Leodrakk snarled, angry, but more at the situation than Grammaticus. ‘We would spare this world. At least from that.’ He backed down, the threat of violence ebbed. ‘But now we are discovered and being hunted. Shen and Pergellen should have left you in that warehouse.’

Grammaticus nodded. ‘Yes, they should have. But they didn’t, and now you have me and know what I know, so what are you going to do with that?’

‘Nothing,’ said a voice from deeper in the tunnel. It was dark, but even Grammaticus recognised the warrior coming to meet them. He was not alone, either.

‘Numeon.’ Leodrakk went to greet him. They locked wrists. Hriak merely bowed his head to acknowledge the captain. Leodrakk’s good mood soured when he saw who else had come back with Numeon. ‘So few?’ he asked.

‘Their sacrifice will have meaning, brother.’

Of the twenty-three legionaries that had made planetfall on Traoris from the Fire Ark, barely thirteen remained. Shen’ra had come back with Numeon, as well as K’gosi. Pergellen lingered at the back of the group, returning a few minutes after having made sure they were not followed. Hriak was the last of the Ravens now, and he muttered a Kiavahran oath for the fallen Avus. The rest were Salamanders.

Grammaticus beheld a broken force. Fate, oh that capricious mistress, had conspired against them. It had delivered him into their grasp and the fulgurite spear to the Word Bearers. The phrase ‘fugged beyond all reason’ didn’t even begin to describe it.

He also noticed that a key figure was missing, as did Leodrakk.

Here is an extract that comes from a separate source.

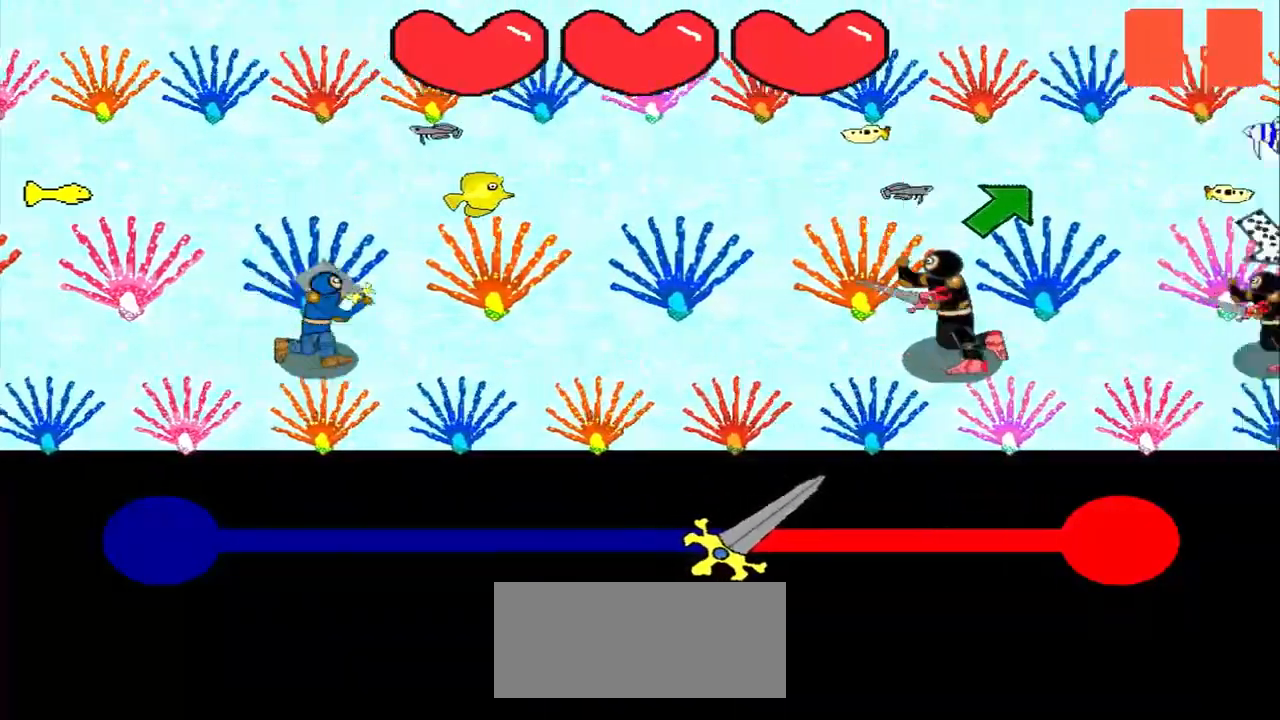
{"buttons": [], "left_stick": "center", "events": [[208, "left_stick", "up-right"], [417, "left_stick", "center"]]}
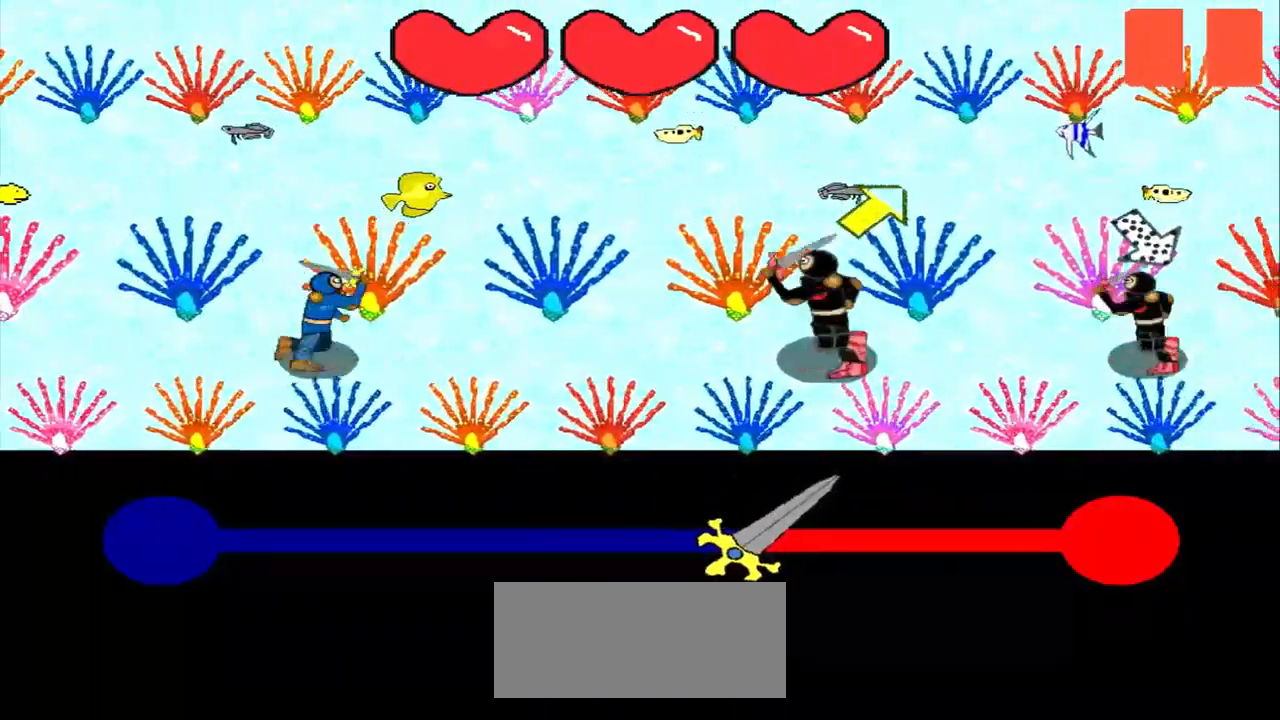
{"buttons": [], "left_stick": "center", "events": [[125, "left_stick", "up-right"], [333, "left_stick", "center"]]}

‘Where is Domadus?’ asked the Salamander.

Numeon sighed, weary. He took off his battle-helm. ‘We lost him during the fight. He and several others went out to meet the Seventeenth to stymie their assault. I didn’t see him fall, but…’ He shook his head.

‘So, what now?’ asked Shen’ra, hobbling to stand beside his brothers.

Grammaticus answered.

‘Let me go. Help me reclaim the spear and get off Traoris. What is there to lose now?’

Numeon ignored him, and went over to Shen’ra. He was badly wounded and struggling.

‘I have seen better days, before you ask,’ said the Techmarine acerbically. He was slumped against the tunnel wall, a trickle of effluence from the cracked ceiling painting a grubby track down his armour. Numeon kneeled to speak with him.

‘You saved us all, you irascible bastard.’

‘Lost the track-mount, though. Anyway…’ he paused to cough, ‘someone had to.’

Numeon laughed, but his humour quickly faded when he saw Shen’ra’s injuries.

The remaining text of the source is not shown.